The Keypup GraphQL API allows you to perform all actions accessible via the user interface, which includes adding team members, creating insights & dashboards, querying our datasets, etc.
The API is currently in closed beta and only accessible to customers. Access is enabled on a per-user basis. If you wish to access the API, please contact us via chat with your use case and we will enable your access.
The Keypup API is split into two different purpose-specific endpoints:
The Platform API (https://hq.keypup.io/graphql): This endpoint is the general-purpose API used to manage dashboards, insights, projects, and users.
The Reporting API (https://viz.keypup.io/graphql): This endpoint is the actual reporting engine used by insights to query the datasets.
1 - Authentication
1.1 - Generating API tokens
You can generate an API token by going to Settings > Account and accessing the API Token tab. Note that this tab is only accessible if API access has been enabled on your account.
Click on Create token to get started.
We strongly recommend setting a descriptive name and an expiration for your token. Permanent tokens are available as well but must be used with caution and properly secured on your side.
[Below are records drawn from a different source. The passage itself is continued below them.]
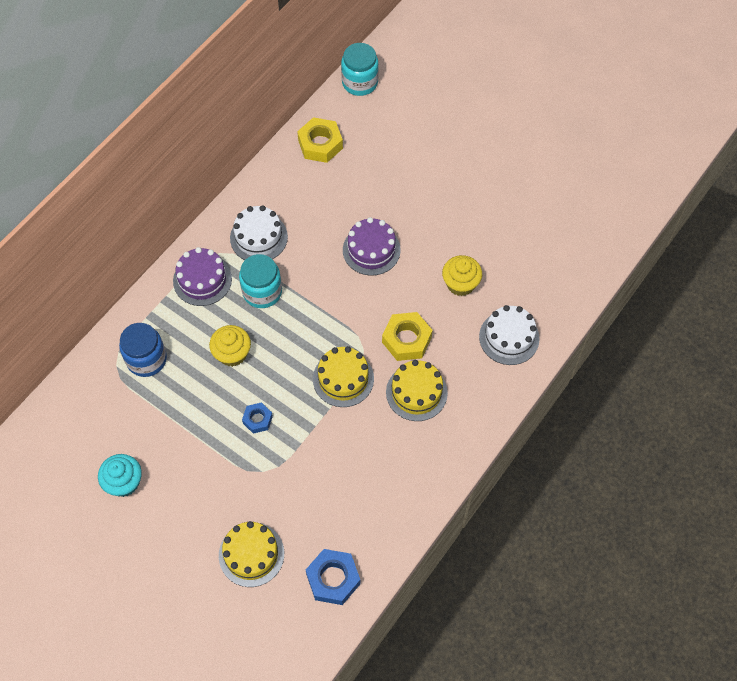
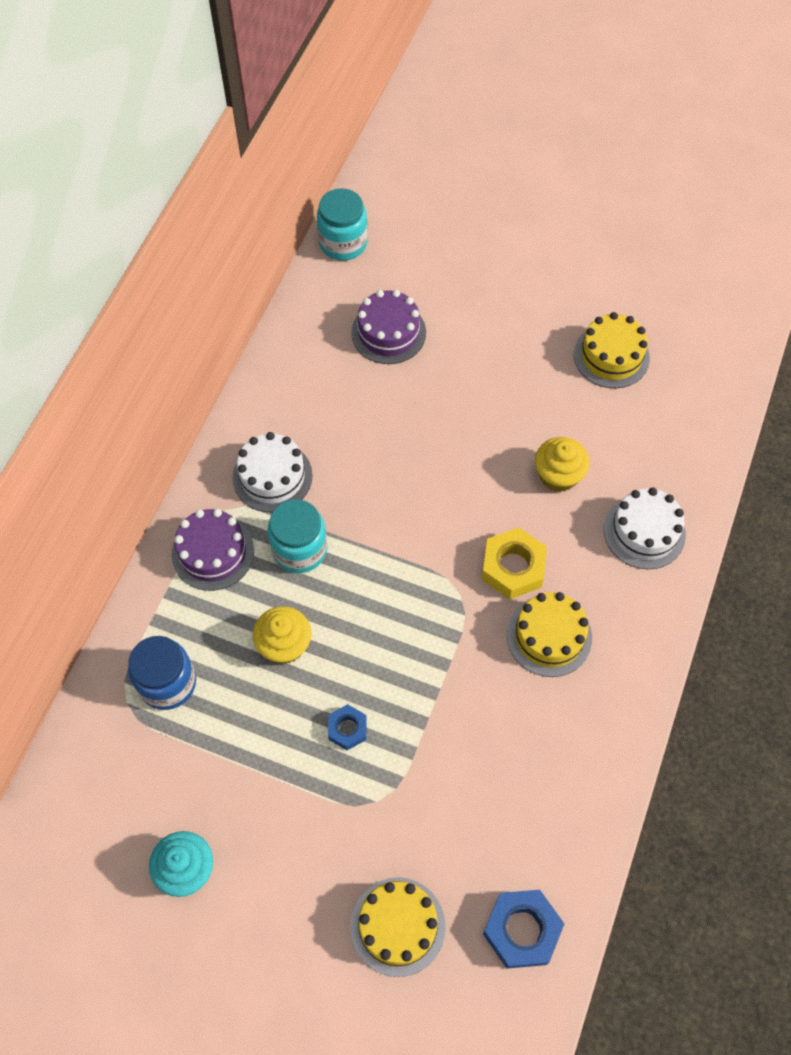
camera: 15 degrees left, 0 degrees up
yellow nut [297,117,343,163] -> none
yellow cake [313,346,374,407] -> yellow cake moved to [574,312,650,388]
purple cake [343,217,401,276] -> purple cake moved to [351,290,426,364]

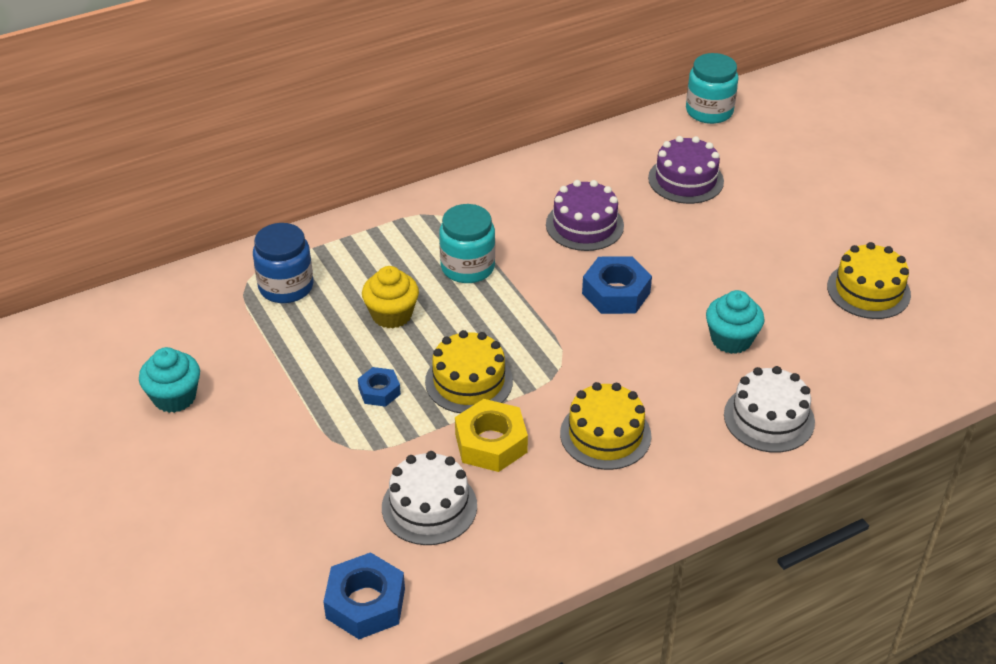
camera: 40 degrees right, 20 degrees down
purple cake [172,509,254,591] -> purple cake moved to [546,180,624,251]
white cake [233,432,312,512] -> white cake moved to [382,451,477,545]
yellow cake [351,877,446,977] -> yellow cake moved to [425,330,513,413]
yellow nut [482,527,547,600] -> yellow nut moved to [455,399,528,472]
yellow cupcake [535,437,590,492] -> turquoise cupcake [706,290,765,354]
none -> blue nut [582,256,652,314]

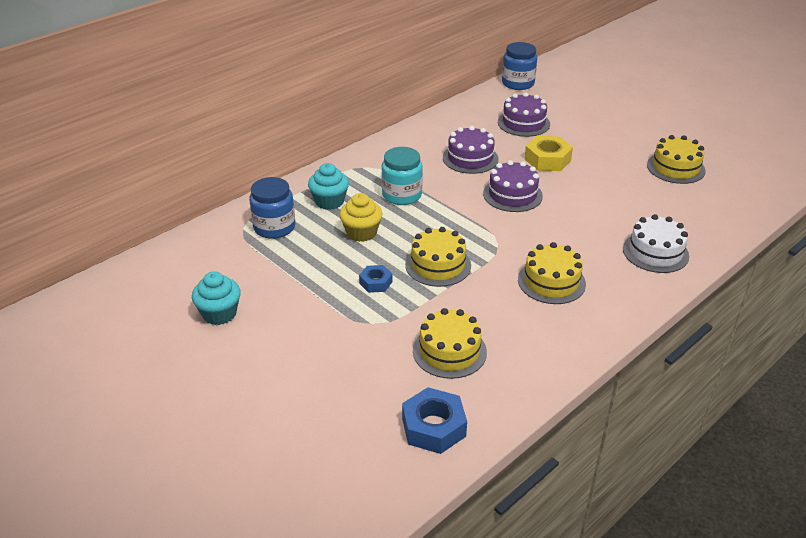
camera: 15 degrees left, 5 degrees down
white cake [382,451,477,545] -> yellow cake [413,308,487,379]
yellow nut [455,399,528,472] -> yellow nut moved to [524,136,573,171]
blue nut [582,256,652,314] -> purple cake [483,160,543,212]
turquoise jar [686,53,739,124] -> blue jar [502,42,537,90]
turquoise cupcake [706,290,765,354] -> turquoise cupcake moved to [308,163,349,210]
Once generated tokens are available to be copy/pasted for 1 minute. After this delay, only a hint is provided.
Are you going to support scopes for tokens?
Yes, this is part of our medium-term roadmap.
β
βAre you going to support refreshable OAuth2 tokens?
Yes, as part of our medium-term roadmap. OAuth2 tokens will be the recommended authentication mechanism once released. Standard tokens will still be available as well.
1.2 - Using API tokens for authentication
The Keypup API uses Bearer authentication via the Authorization header. Simply set the Authorization header as such:
Header | Value |
|
|
The API authentication provides the same level of access as what you have on our user interface.
2 - Using the API
2.1 - Using the API Explorer
Our API explorer allows you to get started with both APIs. No tokens are required to use the Explorer since you are authenticated through your Keypup account.
The API Explorer is only accessible if API access has been enabled on your account
You can switch between APIs using the top-left dropdown.
2.2 - Accessing the documentation of each API
GraphQL APIs are discoverable and self-documented. You can access the documentation of each API by clicking the book icon on the left side.
2.3 - Exporting insights as queries
After enabling API access on your account, a new "Open in API Explorer" button will appear in the Configure Table section of the insight editor.
Clicking this button will open the query used the insight in the API Explorer.
2.4 - Using queries in application code and scripts
GraphQL queries are POST requests composed of three components:
The headers (see section "Using API tokens for authentication" above)
The query, passed as a body text attribute
The query variables, passed as a body JSON attribute
Below is an example of a cURL request making a query to our Platform API to get the name of a company, for which the ID is passed as a variable. The body is formatted as a JSON object with the query and variables attributes.
curl 'https://hq.keypup.io/graphql'
-H 'Accept: application/json'
-H 'Content-Type: application/json'
-H 'Authorization: Bearer my_keypup_api_token'
--data-raw '{"query":"query($companyId: ID) { company(id: $companyId) { name } }","variables":{"companyId":"a61bdee0-edbc-4888-9459-2ae3f2704f51"}}'
You can use any HTTP library in any language to make GraphQL queries. If manually building HTTP queries looks painful to you, you may consider one of the numerous open-source GraphQL clients out there.
A non-exhaustive list is available on the GraphQL Tools & Libraries page.
Embedding queries in the browser
It is not possible to embed queries in a web page via JavaScript. Our CORS policies prevent this for security reasons. Exposing your token in a web page would also be a bad idea.
If you wish to do so then you should have an application server making backend queries to Keypup and serving HTML pages authenticated via cookie to your users.